But will that be enough? We must take an undeniable truth into consideration, and that is that a brunt of the fans (not all mind you) are not gamers, but rather non-gaming fantasy aficionados. And RPG gamers themselves may brush the upcoming title, simply called Game of Thrones, aside for various reasons. There's the quick development time, which usually signals a lightweight game in terms of content; the fact that it is pulled from novels and a television series which also tend to fare poorly; and that other giants in the RPG field such as The Elder Scrolls V: Skyrim and Kingdoms of Amalur: Reckoning already have them hooked.
Game of Thrones has but one hope to succeed in the field and separate itself from the pack, and that is to deliver a story that matches the level from the books and the television show. Aesthetically, the game has the same gritty grayness of the HBO broadcast, so those who've watched the series will feel an instant connection. However, the storyline is taken more from Martin's A Song of Ice and Fire series as a whole rather than the adapted TV scripts, so don't expect any familiar faces or voices.
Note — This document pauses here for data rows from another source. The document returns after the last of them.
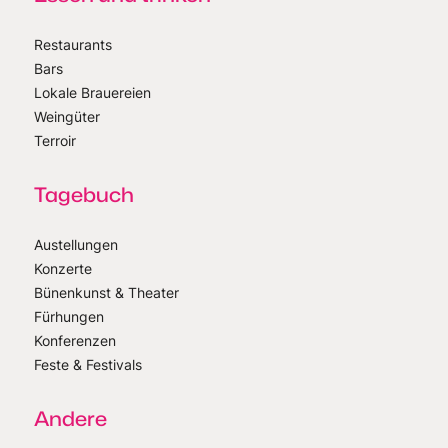
Restaurants
Bars
Lokale Brauereien
Weingüter
Terroir
Tagebuch
Austellungen
Konzerte
Bünenkunst & Theater
Fürhungen
Konferenzen
Feste & Festivals
Andere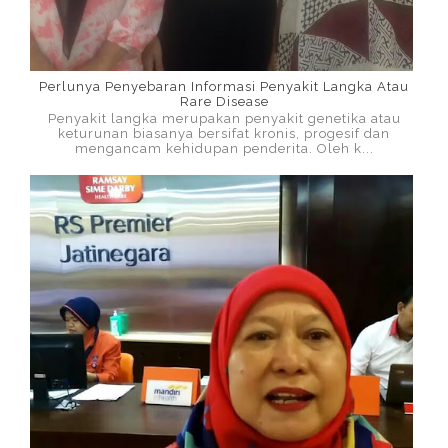
Perlunya Penyebaran Informasi Penyakit Langka Atau
Rare Disease
Penyakit langka merupakan penyakit genetika atau
keturunan biasanya bersifat kronis, progesif dan
mengancam kehidupan penderita. Oleh k...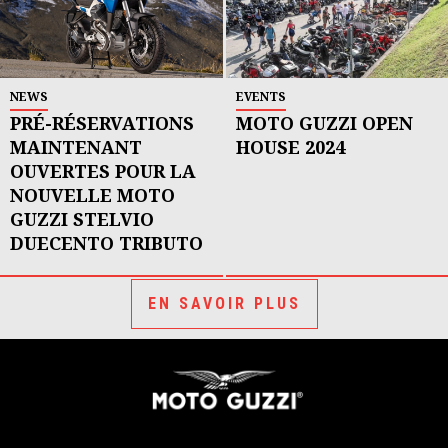
NEWS
EVENTS
PRÉ-RÉSERVATIONS
MOTO GUZZI OPEN
MAINTENANT
HOUSE 2024
OUVERTES POUR LA
NOUVELLE MOTO
GUZZI STELVIO
DUECENTO TRIBUTO
EN SAVOIR PLUS
Bas de page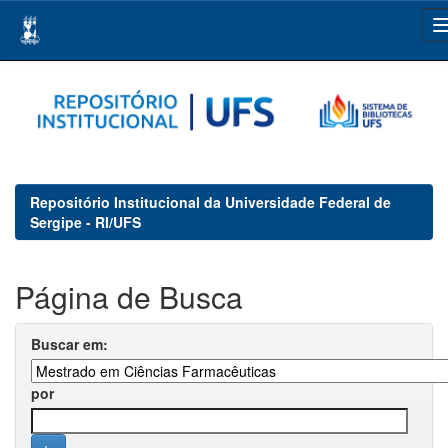
Skip
navigation
Repositório Institucional da Universidade Federal de
Sergipe - RI/UFS
Página de Busca
Buscar em:
por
In the third-person action/RPG, you'll shift roles between a member of the Night Watch named Mors and a Red Priest named Alester. As Mors, a lifetime of guarding against the denizens of the north has honed your scouting and tracking skills to their peak, which will be put to good use in the gameplay. Having left a life of family and comfort to service, Mors now receives a letter from the Hand of the King, one that has him questioning his position and future. Alester, on the other hand, returns to his hometown of Riverspring after a fifteen year departure, the reasons for which he has no intentions of divulging. Now donning the garbs of a priest of R'hllor, many troubles are being unearthed in his homeland.
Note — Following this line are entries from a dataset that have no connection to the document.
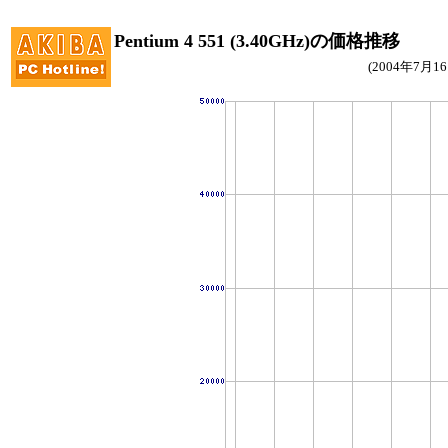
Pentium 4 551 (3.40GHz)の価格推移
(2004年7月1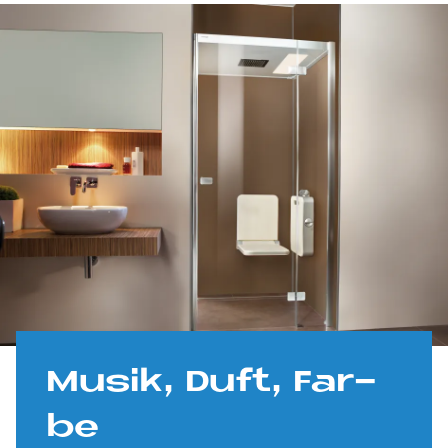
Mu­sik, Duft, Far­
be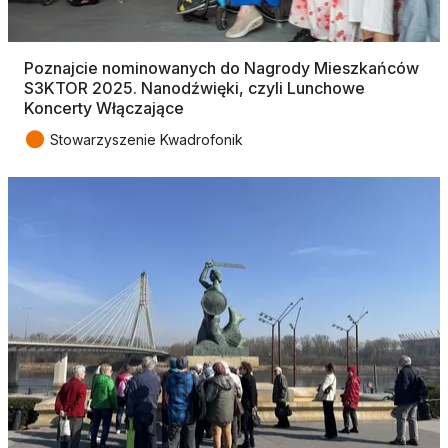
Poznajcie nominowanych do Nagrody Mieszkańców
S3KTOR 2025. Nanodźwięki, czyli Lunchowe
Koncerty Włączające
●
Stowarzyszenie Kwadrofonik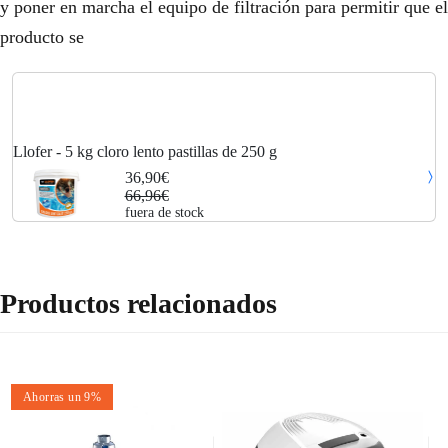
y poner en marcha el equipo de filtración para permitir que el
producto se
Llofer - 5 kg cloro lento pastillas de 250 g
36,90€
66,96€
fuera de stock
Productos relacionados
Ahorras un 9%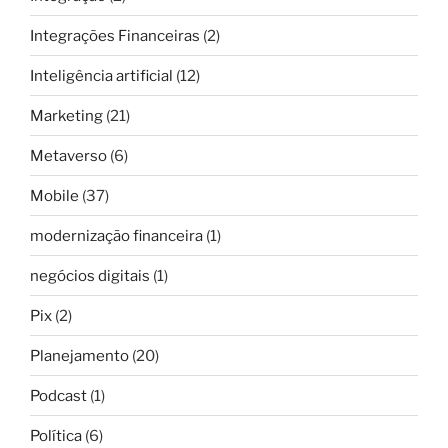
Integrações Financeiras
(2)
Inteligência artificial
(12)
Marketing
(21)
Metaverso
(6)
Mobile
(37)
modernização financeira
(1)
negócios digitais
(1)
Pix
(2)
Planejamento
(20)
Podcast
(1)
Política
(6)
Along with The Wall and Riverspring, Castlewood and King's Landing will be the two other major areas of Westeros to explore. While there seems to be some breathing room as far as venturing down the beaten path, I wouldn't expect a completely free-roaming experience like in an Elder Scrolls game. But this may be to the advantage of this particular game. If the political intrigue and intense rivalries permeate through the characters and plot, it would be better to have a linear progression rather than wandering aimlessly with inconsequential side quests. Even so, you should expect about thirty hours or so to complete the game, which, if as gripping as the novels and show, will be worthwhile despite any gameplay shortcomings.
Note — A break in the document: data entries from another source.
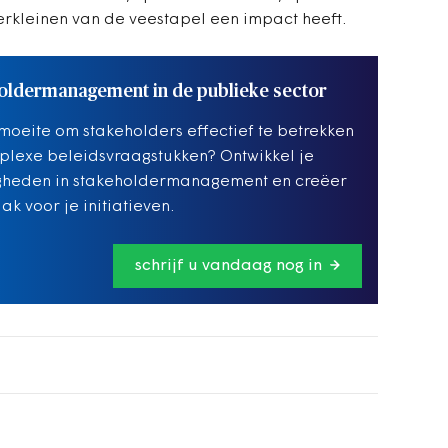
verkleinen van de veestapel een impact heeft.
oldermanagement in de publieke sector
moeite om stakeholders effectief te betrekken
plexe beleidsvraagstukken? Ontwikkel je
gheden in stakeholdermanagement en creëer
ak voor je initiatieven.
schrijf u vandaag nog in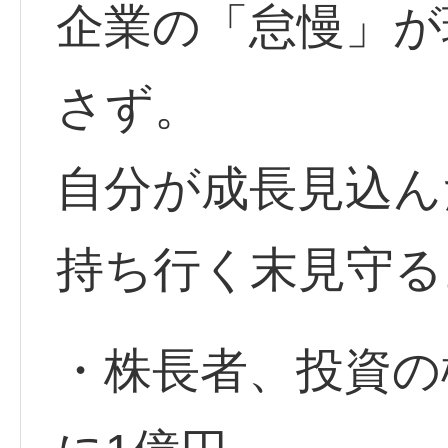
企業の「怠慢」が
さず。
自分が成長見込ん
持ち行く末見守る
・株長者、投資の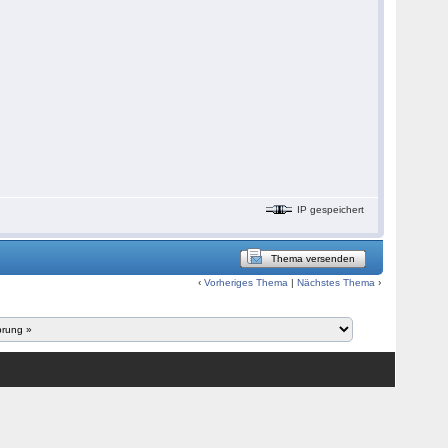
IP gespeichert
Thema versenden
‹
Vorheriges Thema
|
Nächstes Thema
›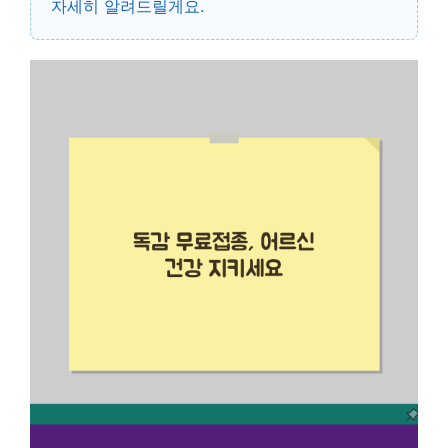
자세히 알려드릴게요.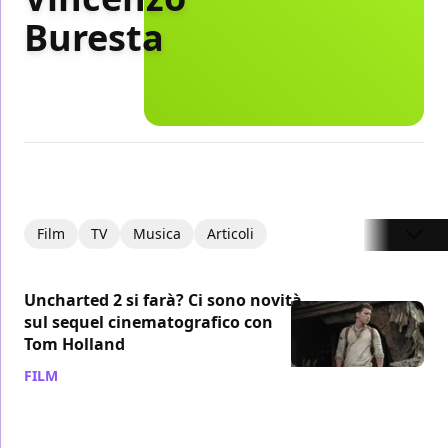
Buresta
Film
TV
Musica
Articoli
Uncharted 2 si farà? Ci sono novità
sul sequel cinematografico con
Tom Holland
FILM
/ 07 ago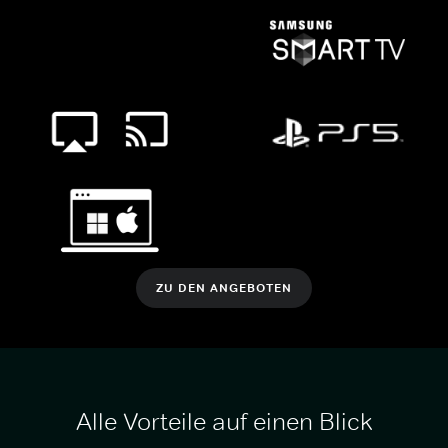
ZU DEN ANGEBOTEN
Alle Vorteile auf einen Blick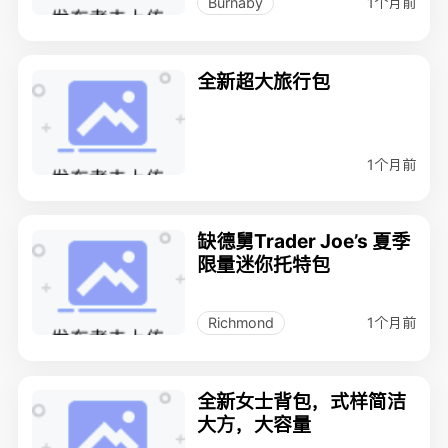
1个月前
Burnaby
全新超大旅行包
1个月前
缺德舅Trader Joe’s 夏季
限量迷你托特包
1个月前
Richmond
全新女士背包，式样简洁
大方，大容量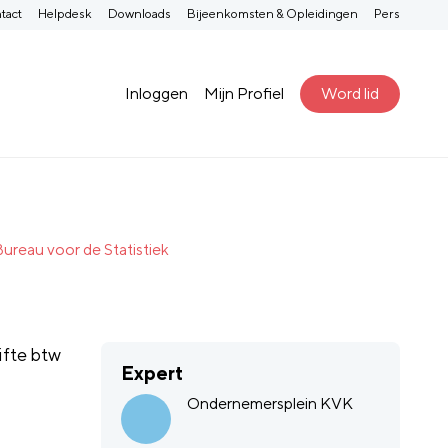
tact
Helpdesk
Downloads
Bijeenkomsten & Opleidingen
Pers
Inloggen
Mijn Profiel
Word lid
Bureau voor de Statistiek
ifte btw
Expert
Ondernemersplein KVK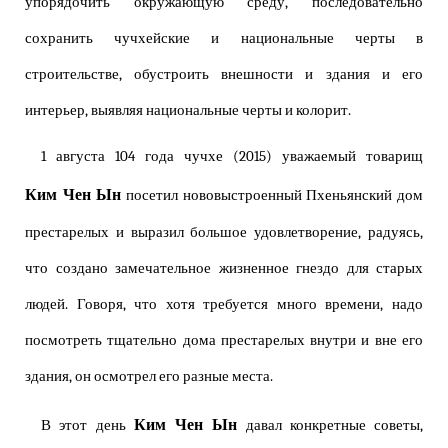
упорядочить окружающую среду, последовательно
сохранить чучхейские и национальные черты в
строительстве, обустроить внешности и здания и его
интерьер, выявляя национальные черты и колорит.
1 августа 104 года чучхе (2015) уважаемый товарищ
Ким Чен Ын
посетил нововыстроенный Пхеньянский дом
престарелых и выразил большое удовлетворение, радуясь,
что создано замечательное жизненное гнездо для старых
людей. Говоря, что хотя требуется много времени, надо
посмотреть тщательно дома престарелых внутри и вне его
здания, он осмотрел его разные места.
Ким Чен Ын
В этот день
давал конкретные советы,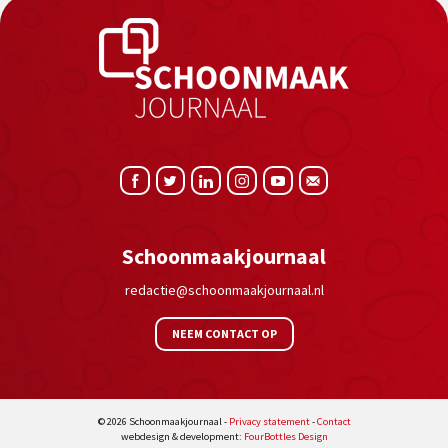
Schoonmaakjournaal
redactie@schoonmaakjournaal.nl
NEEM CONTACT OP
© 2026 Schoonmaakjournaal -
Privacy statement
-
Contact
webdesign & development:
FourBottles Design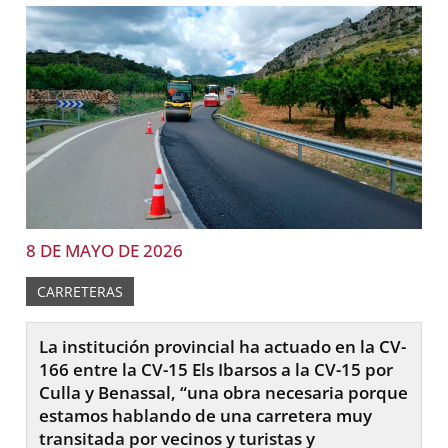
8 DE MAYO DE 2026
CARRETERAS
La institución provincial ha actuado en la CV-
166 entre la CV-15 Els Ibarsos a la CV-15 por
Culla y Benassal, “una obra necesaria porque
estamos hablando de una carretera muy
transitada por vecinos y turistas y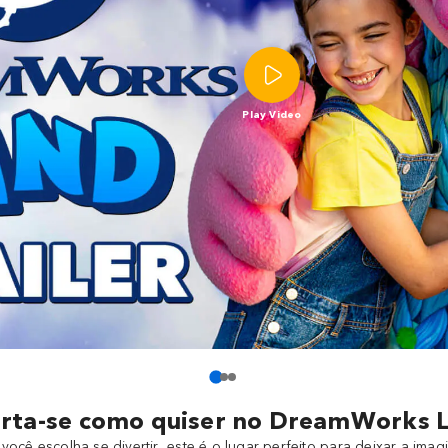
Play Video
irta-se como quiser no DreamWorks 
você escolha se divertir, este é o lugar perfeito para deixar a imagi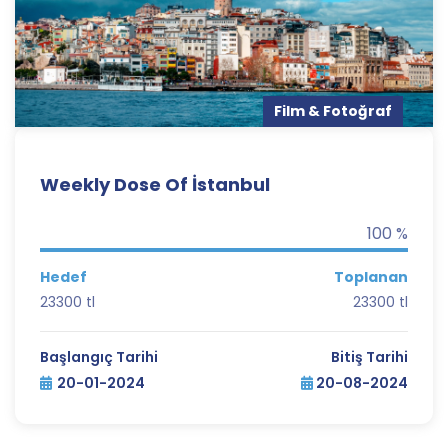
Film & Fotoğraf
Weekly Dose Of İstanbul
100 %
Hedef
Toplanan
23300 tl
23300 tl
Başlangıç Tarihi
Bitiş Tarihi
20-01-2024
20-08-2024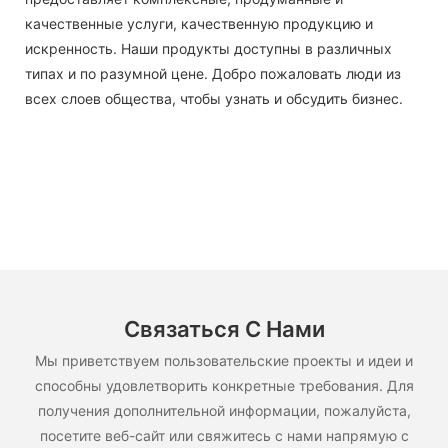
качественные услуги, качественную продукцию и
искренность. Наши продукты доступны в различных
типах и по разумной цене. Добро пожаловать люди из
всех слоев общества, чтобы узнать и обсудить бизнес.
Связаться С Нами
Мы приветствуем пользовательские проекты и идеи и
способны удовлетворить конкретные требования. Для
получения дополнительной информации, пожалуйста,
посетите веб-сайт или свяжитесь с нами напрямую с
Not to say that it will be dull and tedious to play; I will reserve that judgment for when I actually get my hands on the game. But the trailers do show some rather familiar and overused styles, commanding your actions and watching them unfold in battle. To keep you from relaxing, instead of pausing the action to issue orders, time simply slows down, giving a bigger window but still requiring some quick strategy, especially when every encounter plays differently. Your decisions both in combat and in conversations will shape the outcome of the game, and if enough diversity is given to this aspect, will greatly increase the replay value.
The graphics seen so far look very outdated, and are sure to be a lowlight come review time. Character models in particular look rough, like something we may have seen nearly a decade ago. On the other side of the spectrum, the voice acting sounds on par will the tenacity given by Sean Bean, Peter Dinklage, and the other great talents from TV series. Hopefully, this will be blended with some great musical scores and we can expect an audible delight.
It is hard to expect greatness from Game of Thrones, at least the greatness we've seen from the other mediums of the series. But, at the very least, it looks like we'll be presented with another chapter in a great world with dark plots and intriguing characters—just more fiction for fans of the series to bask in.